Enter a name for your cluster.

Querying for Subscription ID...

If you have multiple subscriptions associated with the logged in Azure account, Spell will prompt you to choose which one to use for resources created by Spell. If there is only one subscription, Spell will default to that one and skip the prompt.

Please choose a region for your cluster. This might affect machine availability

Choose a region from the provided list. Keep in mind that different Azure regions have different machine types available. This region cannot be changed once the cluster is created.

Successfully created Service Principal `sp-spell-<org-name>`
Successfully created App client secret

Spell will automatically create and configure an AAD App and Service Principal that has the permissions Spell needs to manage VM infrastructure on your behalf.

Please enter a name for the Azure Storage Account Spell will create to store run outputs.
NOTE: Storage account names must be between 3 and 24 characters in length and may only contain numbers and lowercase letters.
Your storage account name must be UNIQUE within Azure. No two storage accounts can have the same name. [spell<yourcompanyname>storage]:

Enter a name for the Storage Account Spell will use to store the outputs of your runs. Keep in mind that this name must be globally unique across all of Azure, and may contain only lowercase letters and numbers.
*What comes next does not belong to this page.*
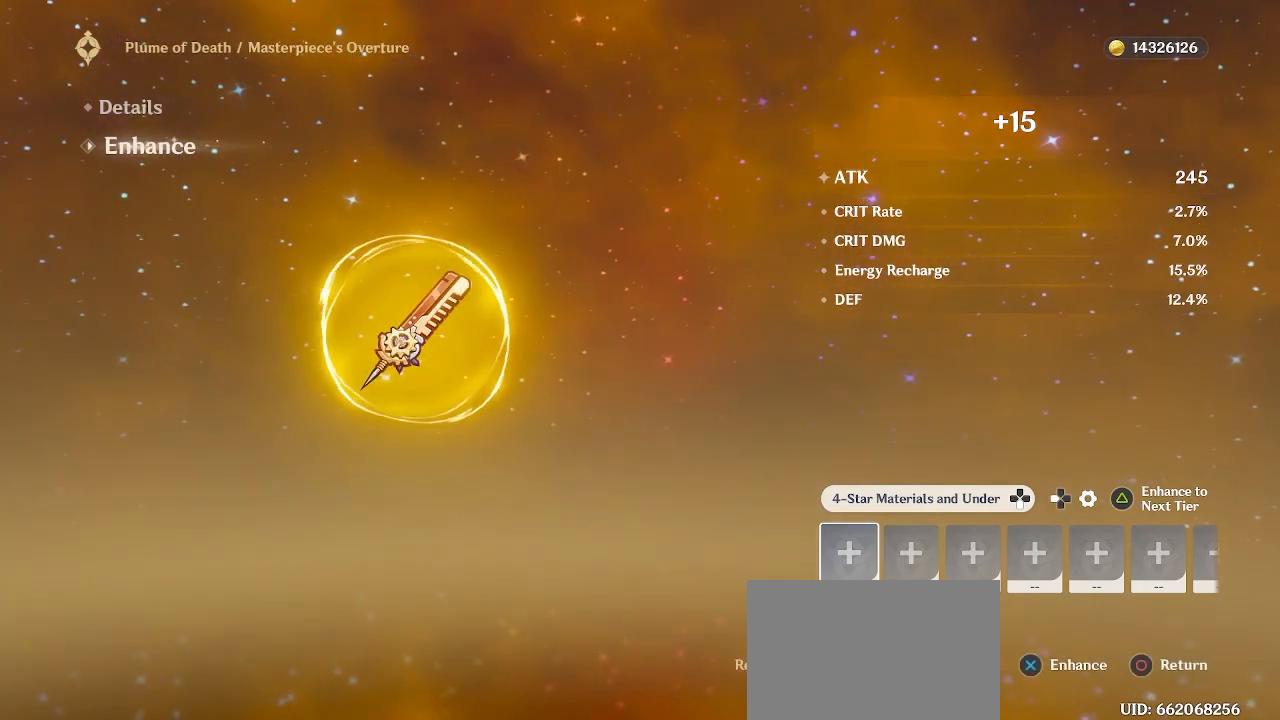
{"buttons": [], "left_stick": "center", "right_stick": "center", "events": [[300, "TRIANGLE", "down"], [400, "TRIANGLE", "up"]]}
Almost done! Spell authorization required:
In order to fully authorize your new cluster, Spell must grant VM Image Read permissions to your App.
Please contact your Spell representative and have them grant these permissions now.
Once your Spell representative has confirmed that this is done, continue with 'y'. [y/N]:

The final step is to reach out to your Spell representative so that they can approve your App/Service Principal to read Spell's Shared Virtual Machine Images stored in Spell's Shared Image Gallery. Once your Spell representative has confirmed that this is done, continue with y.

Your cluster <cluster_name> is initialized!

There is one final step that Spell has to execute on our end: Spell has to give your Service Principal "Read" permissions to the Shared Image Gallery that stores Spell's custom machine images. Reach out directly to your Spell representative to ensure this step is completed.

Once the final step is done, you are free to head on over to the web console to create machine types to execute your runs on.

Azure limits

In order to create machines in your new Azure Resource Group, you'll need to make sure your machine limits enable that machine type. If you've just set up your Azure account, some of your limits may be set to 0, so you'll first need to request an increase before you can create machine types in Spell.

Permissions

Spell uses a brand new Service Principal which has "Contributor" access to the brand new Resource Group created during cluster initialization. The only other necessary permissions are the Cross Tenant Image Sharing permissions, which give the "Reader" role to your Service Principal from Spell's Shared Image Gallery. You can read Azure's documentation on this here.